🤖 AI Summary
Existing static 3D reconstruction methods struggle to effectively model the time-varying nature of dynamic scenes in autonomous driving. To address this limitation, this work proposes DynamicVGGT, a novel framework that achieves dynamic 4D reconstruction within a feedforward 3D architecture for the first time. The approach jointly predicts current and future point maps under a shared reference coordinate system, implicitly learning dynamic point representations. It further introduces a motion-aware temporal attention (MTA) module and a dynamic 3D Gaussian splatting head driven by learnable motion tokens to explicitly model point-wise motion and enforce temporal consistency. Combined with scene flow supervision and continuous Gaussian optimization, the method significantly outperforms existing approaches on multiple autonomous driving benchmarks, delivering high-accuracy and robust feedforward reconstruction of dynamic scenes.
📝 Abstract
Dynamic scene reconstruction in autonomous driving remains a fundamental challenge due to significant temporal variations, moving objects, and complex scene dynamics.
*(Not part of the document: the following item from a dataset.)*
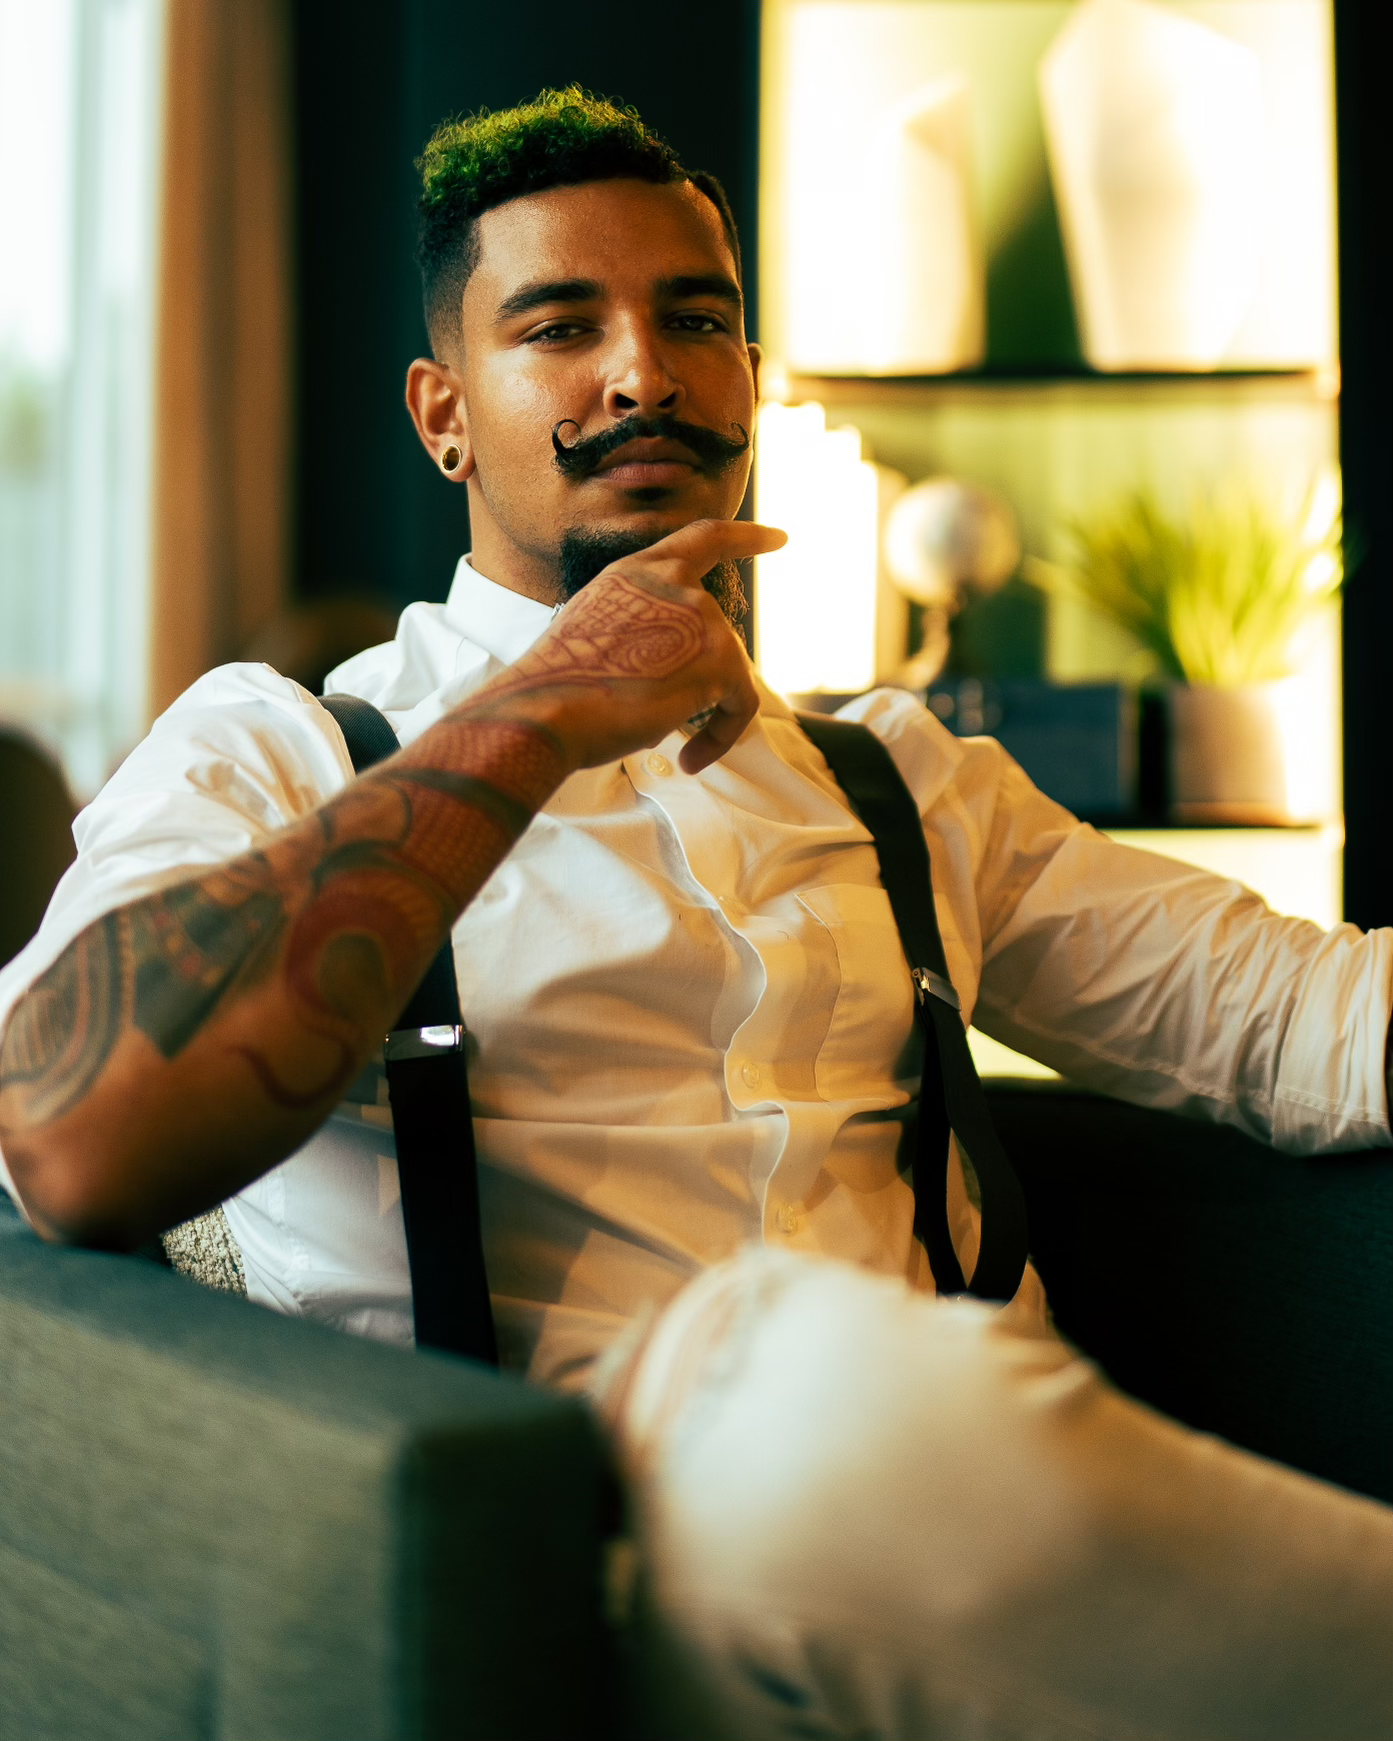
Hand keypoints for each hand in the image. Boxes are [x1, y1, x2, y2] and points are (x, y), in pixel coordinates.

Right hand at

Existing feed-forward 3D models have demonstrated strong performance in static reconstruction but still struggle to capture dynamic motion. To address these limitations, we propose DynamicVGGT, a unified feed-forward framework that extends VGGT from static 3D perception to dynamic 4D reconstruction. Our goal is to model point motion within feed-forward 3D models in a dynamic and temporally coherent manner. To this end, we jointly predict the current and future point maps within a shared reference coordinate system, allowing the model to implicitly learn dynamic point representations through temporal correspondence. To efficiently capture temporal dependencies, we introduce a Motion-aware Temporal Attention (MTA) module that learns motion continuity. Furthermore, we design a Dynamic 3D Gaussian Splatting Head that explicitly models point motion by predicting Gaussian velocities using learnable motion tokens under scene flow supervision. It refines dynamic geometry through continuous 3D Gaussian optimization. Extensive experiments on autonomous driving datasets demonstrate that DynamicVGGT significantly outperforms existing methods in reconstruction accuracy, achieving robust feed-forward 4D dynamic scene reconstruction under complex driving scenarios.